Within the listing below, filter for "avviso" and copy every matching line.

- - - - -

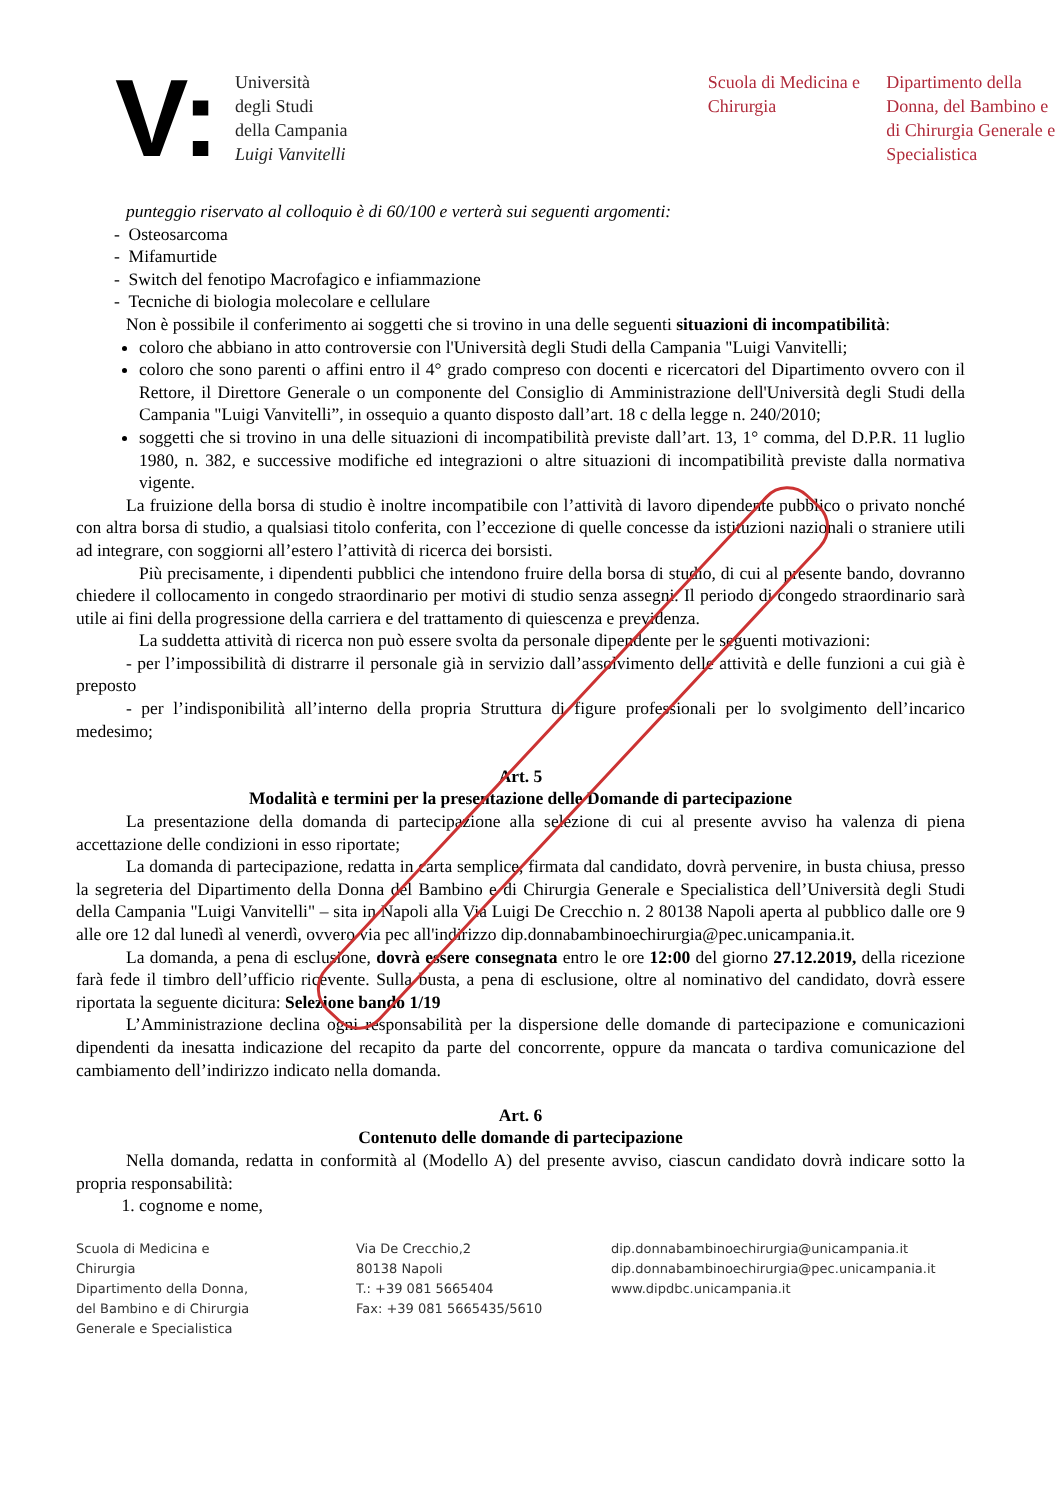V:
Università
degli Studi
della Campania
Luigi Vanvitelli
Scuola di Medicina e Chirurgia
Dipartimento della Donna, del Bambino e di Chirurgia Generale e Specialistica
punteggio riservato al colloquio è di 60/100 e verterà sui seguenti argomenti:
- Osteosarcoma
- Mifamurtide
- Switch del fenotipo Macrofagico e infiammazione
- Tecniche di biologia molecolare e cellulare
Non è possibile il conferimento ai soggetti che si trovino in una delle seguenti situazioni di incompatibilità:
coloro che abbiano in atto controversie con l'Università degli Studi della Campania "Luigi Vanvitelli;
coloro che sono parenti o affini entro il 4° grado compreso con docenti e ricercatori del Dipartimento ovvero con il Rettore, il Direttore Generale o un componente del Consiglio di Amministrazione dell'Università degli Studi della Campania "Luigi Vanvitelli”, in ossequio a quanto disposto dall’art. 18 c della legge n. 240/2010;
soggetti che si trovino in una delle situazioni di incompatibilità previste dall’art. 13, 1° comma, del D.P.R. 11 luglio 1980, n. 382, e successive modifiche ed integrazioni o altre situazioni di incompatibilità previste dalla normativa vigente.
La fruizione della borsa di studio è inoltre incompatibile con l’attività di lavoro dipendente pubblico o privato nonché con altra borsa di studio, a qualsiasi titolo conferita, con l’eccezione di quelle concesse da istituzioni nazionali o straniere utili ad integrare, con soggiorni all’estero l’attività di ricerca dei borsisti.
Più precisamente, i dipendenti pubblici che intendono fruire della borsa di studio, di cui al presente bando, dovranno chiedere il collocamento in congedo straordinario per motivi di studio senza assegni. Il periodo di congedo straordinario sarà utile ai fini della progressione della carriera e del trattamento di quiescenza e previdenza.
La suddetta attività di ricerca non può essere svolta da personale dipendente per le seguenti motivazioni:
- per l’impossibilità di distrarre il personale già in servizio dall’assolvimento delle attività e delle funzioni a cui già è preposto
- per l’indisponibilità all’interno della propria Struttura di figure professionali per lo svolgimento dell’incarico medesimo;
Art. 5
Modalità e termini per la presentazione delle Domande di partecipazione
La presentazione della domanda di partecipazione alla selezione di cui al presente avviso ha valenza di piena accettazione delle condizioni in esso riportate;
La domanda di partecipazione, redatta in carta semplice, firmata dal candidato, dovrà pervenire, in busta chiusa, presso la segreteria del Dipartimento della Donna del Bambino e di Chirurgia Generale e Specialistica dell’Università degli Studi della Campania "Luigi Vanvitelli" – sita in Napoli alla Via Luigi De Crecchio n. 2 80138 Napoli aperta al pubblico dalle ore 9 alle ore 12 dal lunedì al venerdì, ovvero via pec all'indirizzo dip.donnabambinoechirurgia@pec.unicampania.it.
La domanda, a pena di esclusione, dovrà essere consegnata entro le ore 12:00 del giorno 27.12.2019, della ricezione farà fede il timbro dell’ufficio ricevente. Sulla busta, a pena di esclusione, oltre al nominativo del candidato, dovrà essere riportata la seguente dicitura: Selezione bando 1/19
L’Amministrazione declina ogni responsabilità per la dispersione delle domande di partecipazione e comunicazioni dipendenti da inesatta indicazione del recapito da parte del concorrente, oppure da mancata o tardiva comunicazione del cambiamento dell’indirizzo indicato nella domanda.
Art. 6
Contenuto delle domande di partecipazione
Nella domanda, redatta in conformità al (Modello A) del presente avviso, ciascun candidato dovrà indicare sotto la propria responsabilità:
1. cognome e nome,
Scuola di Medicina e
Chirurgia
Dipartimento della Donna,
del Bambino e di Chirurgia
Generale e Specialistica
Via De Crecchio,2
80138 Napoli
T.: +39 081 5665404
Fax: +39 081 5665435/5610
dip.donnabambinoechirurgia@unicampania.it
dip.donnabambinoechirurgia@pec.unicampania.it
www.dipdbc.unicampania.it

- - - - -

◆ **RESPONSE**
La presentazione della domanda di partecipazione alla selezione di cui al presente avviso ha valenza di piena accettazione delle condizioni in esso riportate;
Nella domanda, redatta in conformità al (Modello A) del presente avviso, ciascun candidato dovrà indicare sotto la propria responsabilità:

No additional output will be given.